Whilst I did not intend repairing the failed module, I am inclined to buy a quality cap and fit it, and return the repaired unit to spares stock, it might last longer than the Chinese replacements.

Update 21/10/2022

Well I purchased some cheap Chinese caps, 20 for $2.90 incl shipping.

In fact I bought twice, the first were not delivered in 75 days so I claimed a refund. This is a common Aliexpress scam, goods were probably not shipped which means they get the money unless I follow up and claim. After some months, I have new caps which test good.

The large electrolytic on the driver board is the most common failure in my experience.
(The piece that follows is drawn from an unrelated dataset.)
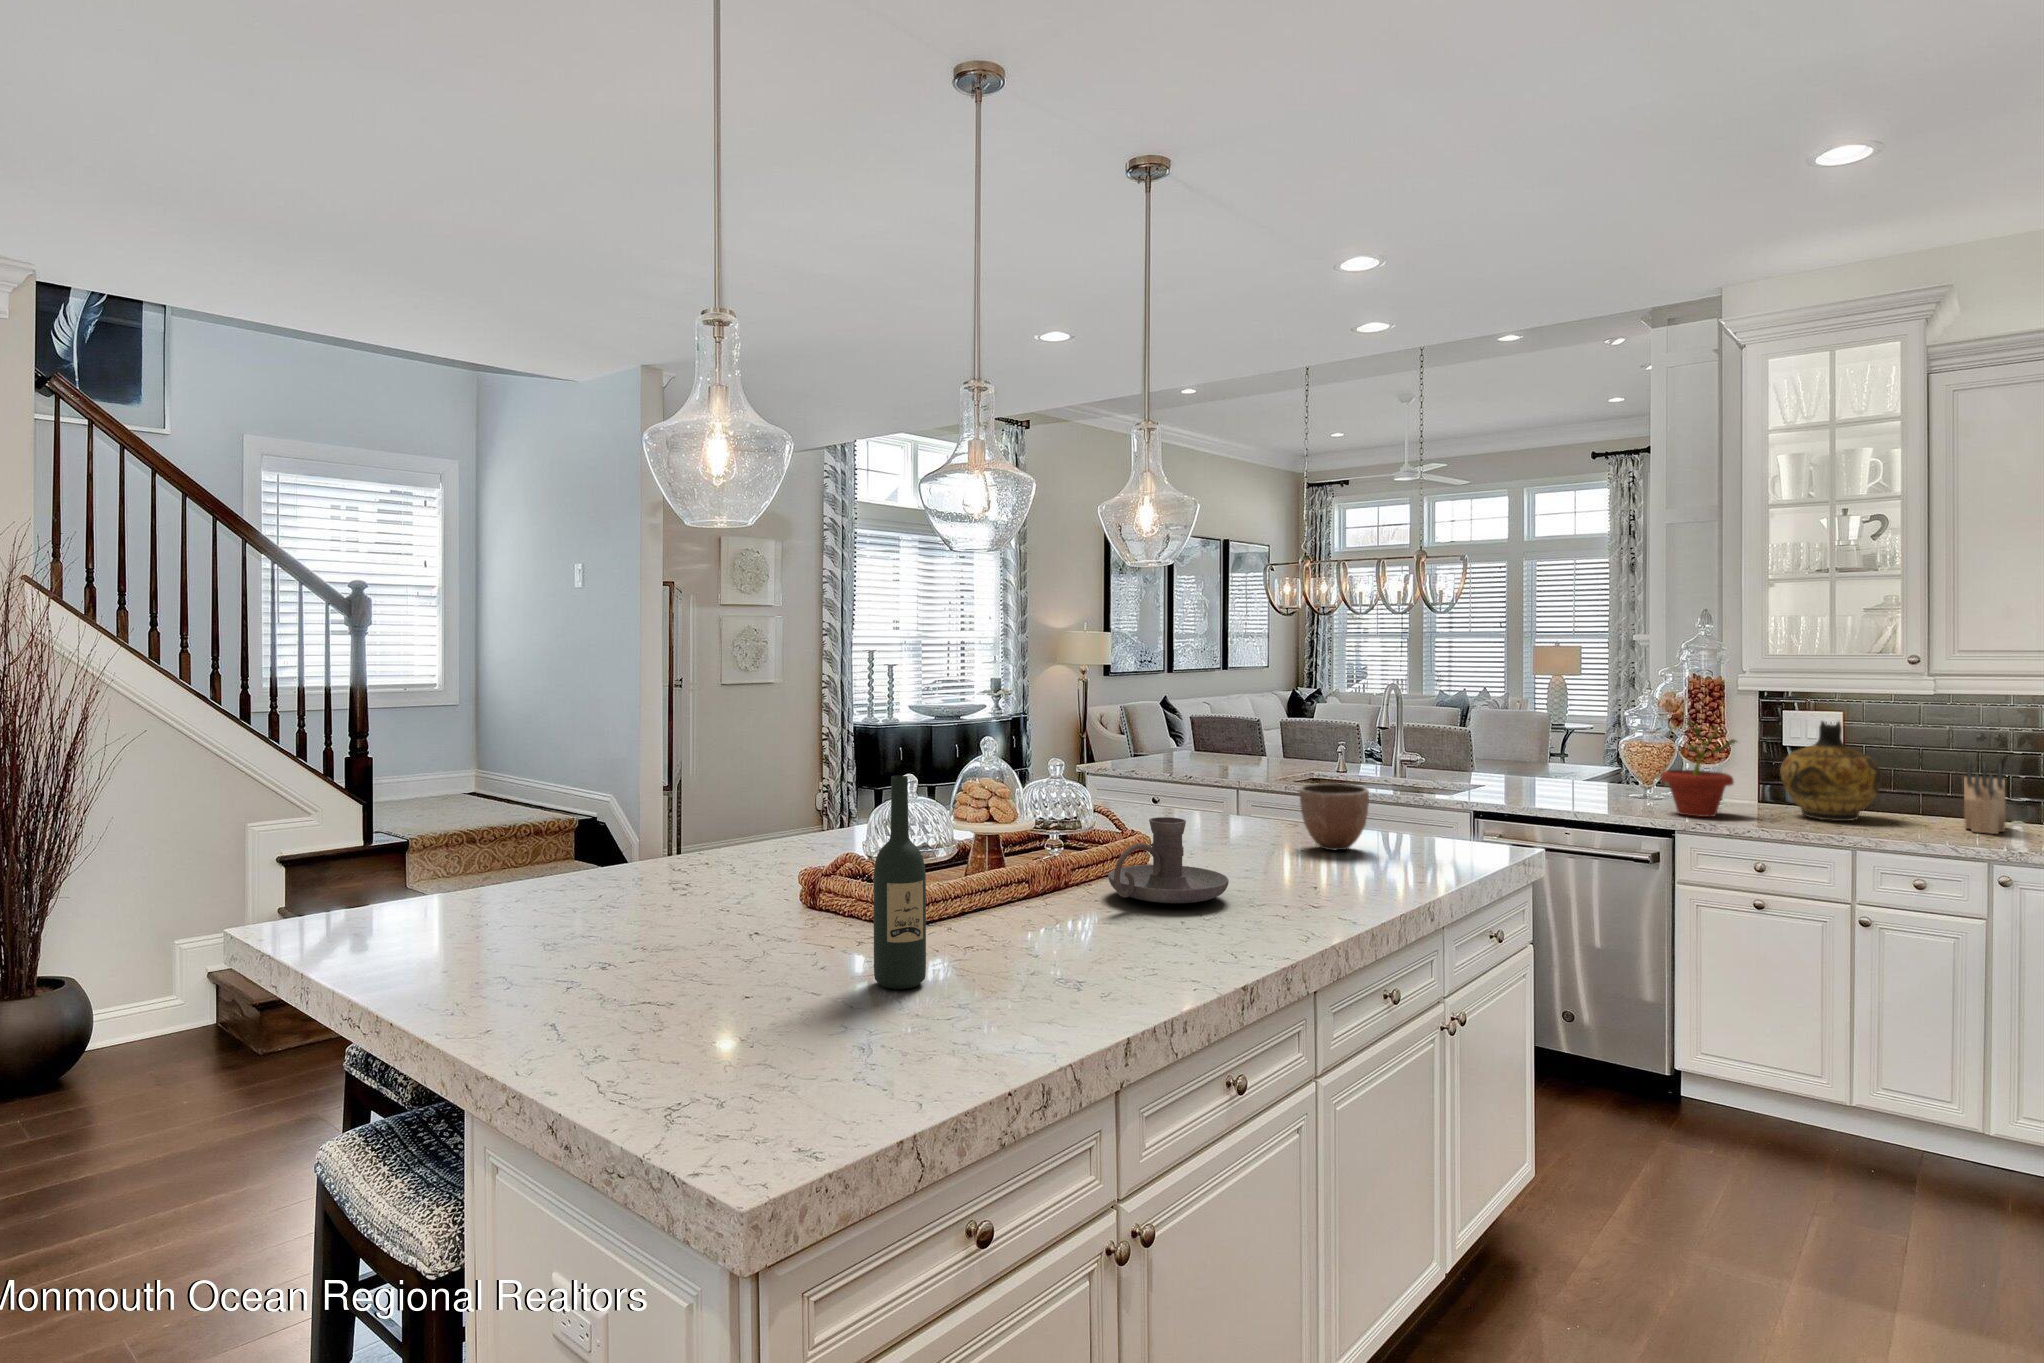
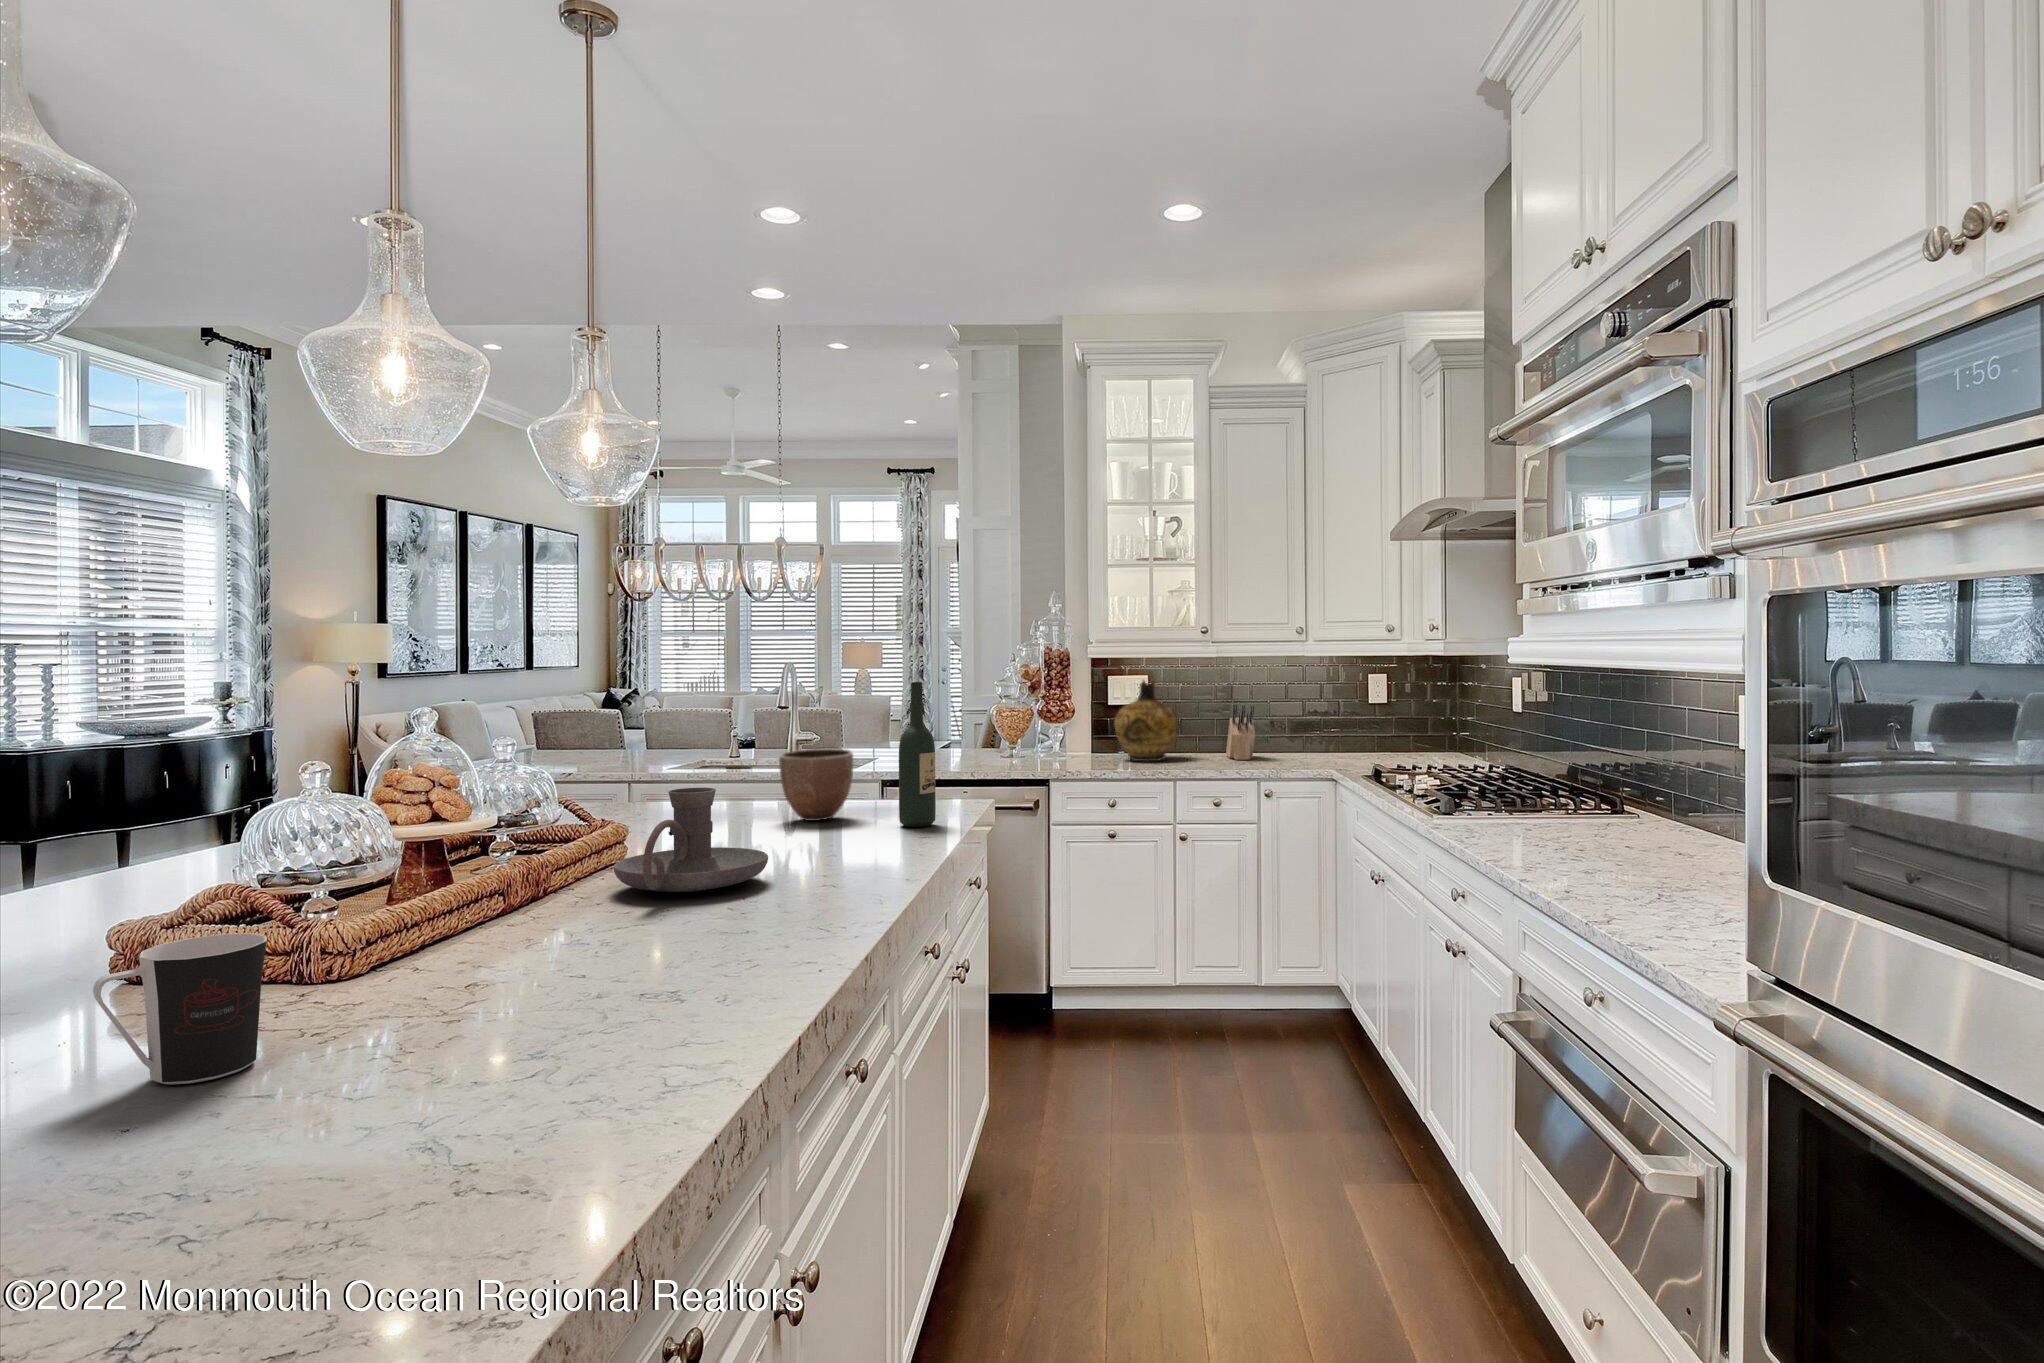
potted plant: present [1661,721,1737,817] -> none [1033,682,1091,768]
wine bottle: present [874,776,926,989] -> present [899,682,936,827]
coffee cup: none [752,890,832,976] -> present [93,933,267,1084]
The equivalent series resistance of the failed cap was unstable at around 80Ω, should be less than 10Ω.

Above, the reworked driver. The new cap is the larger one lying on its side.

It was fitted to the luminaire to test it so positively determine that it works reliably after the replacement, that indeed the cap was the problem.

It has been working for some days now, it is only a matter of time before it fails again… weeks or years.

Conclusions

I have studied failure of LED lighting over 10 years or so, and just like the Compact Fluorescent Lights before them, they just do not live up to claims of life, efficiency, cost effectiveness. Post mortem analysis informs that conclusion.